Iowa practicing severe weather readiness this week

The last full week of March is Severe Storm Preparedness Week in Iowa. Lee County Emergency Management Agency coordinator Steve Cirinna said now is the time to make a plan in case of threatening weather and events.



FORT MADISON -In Iowa, the last full week of March is earmarked for severe weather preparedness and local severe weather guru Steve Cirinna is challenging people to be ready for whatever the spring brings in the form of storms and flooding.

As part of the week-long program, Monday focused on thinking about getting prepared and going from the mindset of winter weather to thinking about what the spring might bring. Tuesday’s topics were looking at how you get your severe weather warnings. Cirinna said people need to remember the outdoor sirens are to indicate to people outside that they need to take shelter immediately.

“The sirens are for outdoors. They were never designed to be indoor warning systems,” Cirinna said.

Wednesday was a day for local and state tornado drills and making sure systems are in place and people are familiar with the warnings. Due to the inclement weather on Wednesday however, Cirinna said locally they did not sound the outdoor alert system.

“People need to look at being prepared.” Cirinna said. “Are you ready to go if something like this happens?’s the time to start thinking about it again.”

He said one of the best things on the market for weather alerts is the National Oceanic and Atmospheric Administration, or NOAA radios.

“Those are great for home and portable. They are programmable to specific counties, too. You used to just have the cube that sat on your desk and gave you weather and they didn’t have weather alerts or alarms on them. Now we also have apps on cellphones that have all sorts of good things like radars and alerts for tornadoes. The key to those, however, is that you have to pay attention to them,” he said.

There is also a program in Iowa called ‘Alert Iowa’. That’s where you would get a text or a phone call on your cell but you have to register in the system to get the alerts. The system debuted in 2014 in 33 counties and has since grown. The system not only alerts for severe weather but also for chemical spills or hazardous material incidents. To register for the alerts, visit this link:

Family preparedness is on the agenda for Thursday. Cirinna recommended families again to think about what they would do in the event of an emergency.

“Do you have a plan, a kit if something were to happen,” he said. “Depending on the type of damage, it could take a while for you to get any assistance. Those associated with larger events like the tornadoes in Joplin or Parkersburg, it could take a while for someone to get assistance in. In some instance streets aren’t even clear. Some people don’t even recognize where they are because all the landmarks are gone and people are confused.”

Cell phone companies are getting better at having backups in place for when service is disrupted on towers with backup and generators, but Cirinna said a lot of times in larger emergency situations the traffic is so heavy you can’t get a call through. He said in those situations when you can’t get through, sending a text may work because it’s a microsecond of demand where calls are longer.

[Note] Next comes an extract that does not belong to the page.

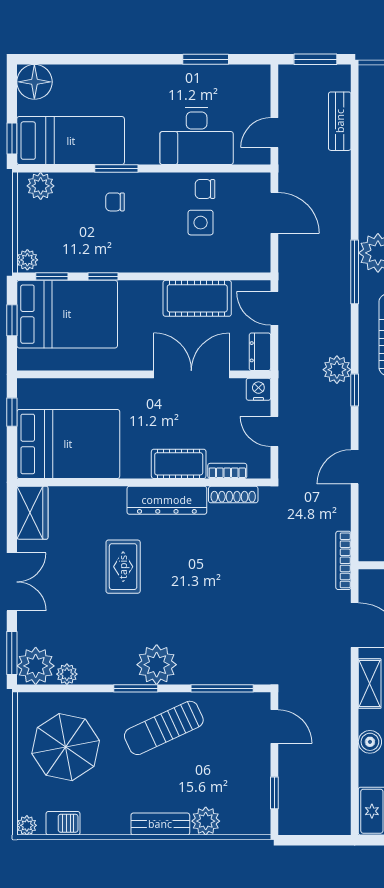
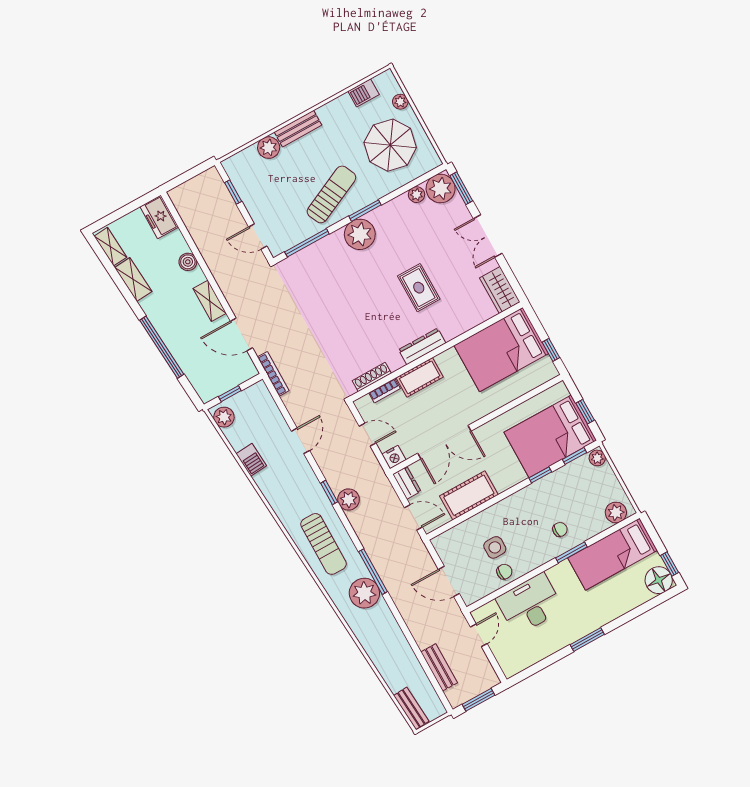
window: (206, 59) -> (587, 640), moved
window: (12, 138) -> (670, 564), moved
dresser: (167, 500) -> (422, 346), width x0.73, depth x0.80
plant: (27, 825) -> (400, 102), moved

Families should also have plans of where to meet up or organize in the event of a disaster. Many families have people in multiple locations at different times during the day and a plan should be in place for everyone to connect. He also said he’s in regular contact with cities, counties, schools and day care centers. And if an emergency situation should arise during school hours, the officials and people in charge at those locations have preset plans to handle those events.

“Having all the parents rush to the scene could actually delay in getting help to those who may need it,” he said. But Cirinna admits that’s a tough sell, although it’s the right thing to do.

Yeah, it’d be tough for me not to be on my cellphone trying to get there,” he said.

“But the time to deal with these things is before things happen. Get with your schools or day cares and I find out what’s going on. In the fall, we sat down with the day care centers throughout the state and were able to go over a planning process and get them thinking what they would do if something like this happened.”

Friday is flooding preparedness discussion.

Cirinna said the spring models don’t show any real danger of flooding, but he said he doesn’t know what the summer will bring. And he said it’s not the major rivers that cause the most fatalities.

“Flash flooding kills more people than any other type of weather event,” he said. “Lightning is second on that list. Do you have a plan? What about sand bagging? I can’t hand those out as I have to focus on government facilities, chemical industries where deeper issues happen because of the flooding.

“It would basically behoove everyone to have something to help keep the water out. Sandbags are relatively inexpensive. You can spend $50 and get 100 bags and that’s pretty good shape for most houses. Lots of the local quarries would have the sand but you if you’re in flooding areas you should get with them and make sure you have a plan.”

He said he hears that people are still confused by watches and warnings. Watches mean conditions are favorable for the development for flooding, severe storms or tornadoes. A warning means it is happening now and the national weather service is actually getting reports of the weather.

“The whole idea is to get people to become more aware of what’s going on.

Cirinna said people can visit him on Facebook, Twitter or Instagram and he typically has updates available there for most circumstances. Even those in surrounding areas.

Visit Lee County EMA on Facebook at and Twitter at

He also said first and foremost if you ever come upon or are hit by any emergency situation your first call should be to 911.

“Make sure someone is aware and trying to get to you.”